Mix the puppy food of your choice with water in a shallow dish. Api plate is about right. Allow the food to soak up as much water as it will and then crush it with a fork, adding more water to make a gruel-like consistency. Place the dish on the puppy pen floor and push the puppies’ noses in it. At first, the puppies appear to be trying to draw it up with a nursing action.
They lick their chops and poke their noses in it again. After they have eaten as much as they want and have walked through the food and become a general mess, permit the mother to come in and lick them clean. She will finish the puppy food too. Feed the puppies three times a day and let the mother clean up each time. After the third day, the puppies will look forward to each meal. Pupy foods have extra milk solids so additional milk is unnecessary. You can feed your puppies three times a day until they are three months old, always using the same formula.
By the time the puppies are five weeks old they can be on their own, although it may be kinder to a mother with a large milk supply to permit a few puppies to nurse once daily after the five weeks for another week.

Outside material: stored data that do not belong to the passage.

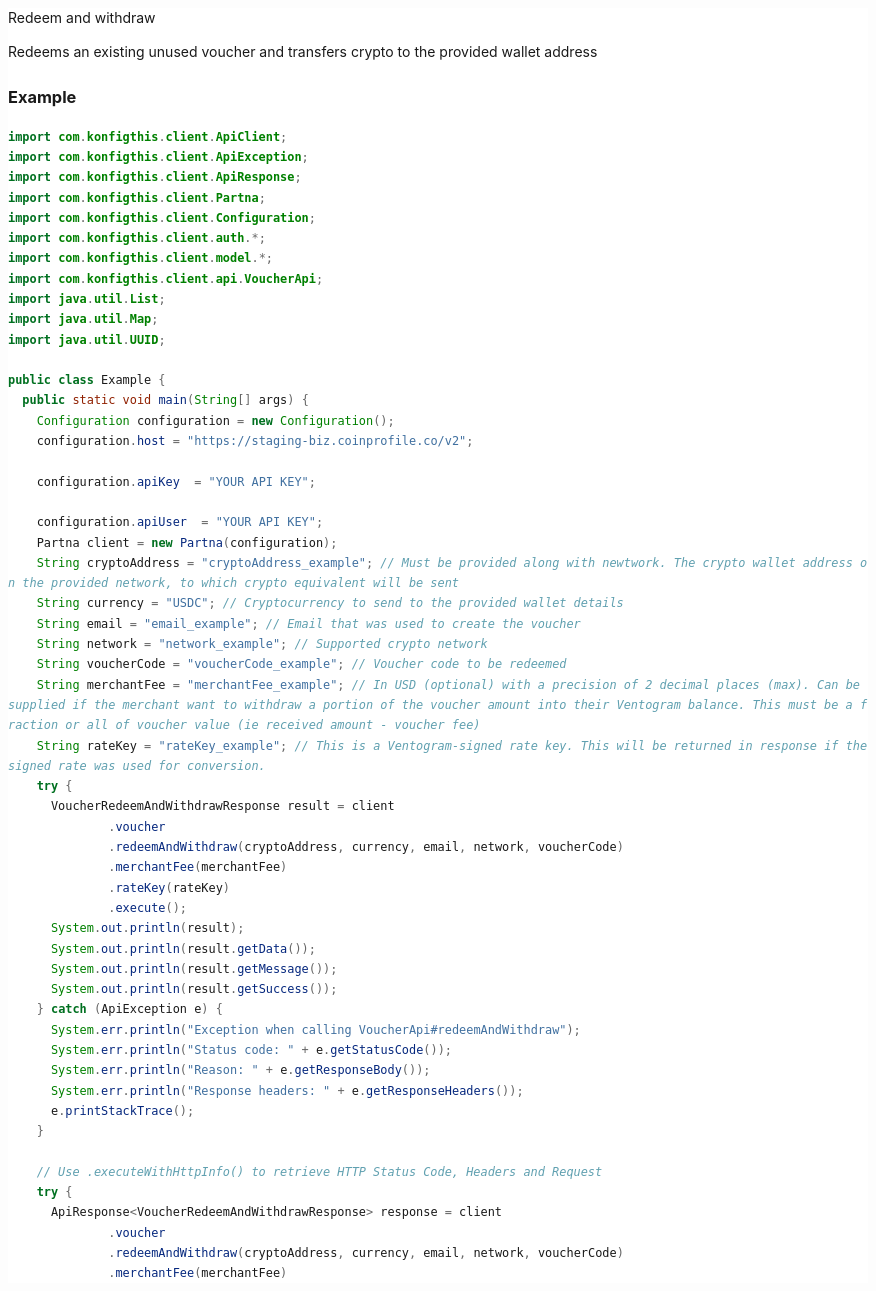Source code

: Redeem and withdraw

Redeems an existing unused voucher and transfers crypto to the provided wallet address

### Example
```java
import com.konfigthis.client.ApiClient;
import com.konfigthis.client.ApiException;
import com.konfigthis.client.ApiResponse;
import com.konfigthis.client.Partna;
import com.konfigthis.client.Configuration;
import com.konfigthis.client.auth.*;
import com.konfigthis.client.model.*;
import com.konfigthis.client.api.VoucherApi;
import java.util.List;
import java.util.Map;
import java.util.UUID;

public class Example {
  public static void main(String[] args) {
    Configuration configuration = new Configuration();
    configuration.host = "https://staging-biz.coinprofile.co/v2";
    
    configuration.apiKey  = "YOUR API KEY";
    
    configuration.apiUser  = "YOUR API KEY";
    Partna client = new Partna(configuration);
    String cryptoAddress = "cryptoAddress_example"; // Must be provided along with newtwork. The crypto wallet address on the provided network, to which crypto equivalent will be sent
    String currency = "USDC"; // Cryptocurrency to send to the provided wallet details
    String email = "email_example"; // Email that was used to create the voucher
    String network = "network_example"; // Supported crypto network
    String voucherCode = "voucherCode_example"; // Voucher code to be redeemed
    String merchantFee = "merchantFee_example"; // In USD (optional) with a precision of 2 decimal places (max). Can be supplied if the merchant want to withdraw a portion of the voucher amount into their Ventogram balance. This must be a fraction or all of voucher value (ie received amount - voucher fee)
    String rateKey = "rateKey_example"; // This is a Ventogram-signed rate key. This will be returned in response if the signed rate was used for conversion.
    try {
      VoucherRedeemAndWithdrawResponse result = client
              .voucher
              .redeemAndWithdraw(cryptoAddress, currency, email, network, voucherCode)
              .merchantFee(merchantFee)
              .rateKey(rateKey)
              .execute();
      System.out.println(result);
      System.out.println(result.getData());
      System.out.println(result.getMessage());
      System.out.println(result.getSuccess());
    } catch (ApiException e) {
      System.err.println("Exception when calling VoucherApi#redeemAndWithdraw");
      System.err.println("Status code: " + e.getStatusCode());
      System.err.println("Reason: " + e.getResponseBody());
      System.err.println("Response headers: " + e.getResponseHeaders());
      e.printStackTrace();
    }

    // Use .executeWithHttpInfo() to retrieve HTTP Status Code, Headers and Request
    try {
      ApiResponse<VoucherRedeemAndWithdrawResponse> response = client
              .voucher
              .redeemAndWithdraw(cryptoAddress, currency, email, network, voucherCode)
              .merchantFee(merchantFee)
```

When weaning has been completed, from five weeks onward, you will have eased the puppies off dependence on their dam and their milk secretions will diminish naturally. But if you suddenly have to remove the puppies, or lose them, she will still dry up naturally. You need not bind her breasts, rub them with camphorated oil, or massage or milk them. As a normal transition, the udder will become inflamed. A hormone action stops milk secretion, and after a time the inflammation will gradually decrease. If you do rub the breasts with oil, the secretion will subside but not because of the medication. We have tried massaging and oiling only one side of a heavy milk producer’s udder and have found that both sides dry up at the same rate.
The newly weaned Puppy weaned at five weeks of age are ready to be placed in new homes. This is particularly important in breeds such as Shetland Sheepdogs, where socialization at a tender age with people results in an outgoing, well-adjusted pet. But if not given this early exposure they may be shy all their lives. And many shy, fearful, biting adult dogs became that way because of inadequate handling and affection when they were young and impressionable age.
Some states have enacted legislation making it illegal to dispose of puppies under eight weeks of age. We feel that this is the result of misguided if well-intentioned legislators. Puppies cannot receive amuse individual attention as parts of a litter as they can in new homes, where each is the center of attraction. Not only is this legislation disservice to the puppy but also to the person who has to clean up after it for two or more unnecessary additional weeks.
A shy puppy needs more than handling, cuddling, and kindness; it needs exposure to strange noise and activity as often as possible. Taking it along on trips to noisy, busy places regularly underscores your frequent reassurances that there is no danger. For any four – to sixteen-week-old puppy, we cannot overemphasize the importance of handling and affection.